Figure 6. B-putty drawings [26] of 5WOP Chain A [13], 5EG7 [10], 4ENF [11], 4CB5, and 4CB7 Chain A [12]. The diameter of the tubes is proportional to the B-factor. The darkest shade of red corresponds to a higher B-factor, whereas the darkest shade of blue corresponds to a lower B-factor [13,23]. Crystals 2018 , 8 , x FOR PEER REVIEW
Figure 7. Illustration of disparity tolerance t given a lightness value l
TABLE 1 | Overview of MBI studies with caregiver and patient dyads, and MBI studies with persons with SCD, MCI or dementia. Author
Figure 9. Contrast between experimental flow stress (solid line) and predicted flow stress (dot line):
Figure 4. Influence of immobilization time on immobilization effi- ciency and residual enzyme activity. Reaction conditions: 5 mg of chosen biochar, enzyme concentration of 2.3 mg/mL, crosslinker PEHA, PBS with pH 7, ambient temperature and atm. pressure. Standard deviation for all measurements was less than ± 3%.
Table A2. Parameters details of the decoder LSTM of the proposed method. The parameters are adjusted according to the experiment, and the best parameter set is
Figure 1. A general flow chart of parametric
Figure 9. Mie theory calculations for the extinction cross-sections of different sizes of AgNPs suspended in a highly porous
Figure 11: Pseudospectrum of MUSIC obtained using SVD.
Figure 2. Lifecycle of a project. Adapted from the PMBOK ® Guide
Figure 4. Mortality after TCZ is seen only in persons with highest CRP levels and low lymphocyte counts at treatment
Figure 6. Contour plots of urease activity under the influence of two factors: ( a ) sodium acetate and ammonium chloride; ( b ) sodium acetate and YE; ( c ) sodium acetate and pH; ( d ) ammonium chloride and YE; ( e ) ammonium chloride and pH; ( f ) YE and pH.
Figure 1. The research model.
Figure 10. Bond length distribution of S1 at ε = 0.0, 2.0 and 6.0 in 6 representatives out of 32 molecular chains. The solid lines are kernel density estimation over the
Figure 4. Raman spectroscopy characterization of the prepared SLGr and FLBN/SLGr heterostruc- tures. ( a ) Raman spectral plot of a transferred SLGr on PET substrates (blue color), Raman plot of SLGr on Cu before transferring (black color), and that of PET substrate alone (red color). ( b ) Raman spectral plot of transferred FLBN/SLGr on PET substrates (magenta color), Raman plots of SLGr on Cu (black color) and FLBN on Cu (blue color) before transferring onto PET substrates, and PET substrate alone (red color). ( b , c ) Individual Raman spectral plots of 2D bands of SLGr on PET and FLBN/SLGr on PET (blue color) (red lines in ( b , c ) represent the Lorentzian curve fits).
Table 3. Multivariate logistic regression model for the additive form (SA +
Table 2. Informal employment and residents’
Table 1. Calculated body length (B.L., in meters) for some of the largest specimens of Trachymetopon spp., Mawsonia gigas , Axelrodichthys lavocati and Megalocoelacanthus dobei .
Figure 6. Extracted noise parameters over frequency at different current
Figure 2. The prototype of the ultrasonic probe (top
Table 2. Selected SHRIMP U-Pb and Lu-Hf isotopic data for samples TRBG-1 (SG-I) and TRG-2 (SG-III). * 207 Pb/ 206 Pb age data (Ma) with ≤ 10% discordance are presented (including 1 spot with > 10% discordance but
○ ○ ○ ○
** The problem **
Only lines of the material that contain the word "length" belong in the answer; copy each one.

** Task response **
Figure 10. Bond length distribution of S1 at ε = 0.0, 2.0 and 6.0 in 6 representatives out of 32 molecular chains. The solid lines are kernel density estimation over the
Table 1. Calculated body length (B.L., in meters) for some of the largest specimens of Trachymetopon spp., Mawsonia gigas , Axelrodichthys lavocati and Megalocoelacanthus dobei .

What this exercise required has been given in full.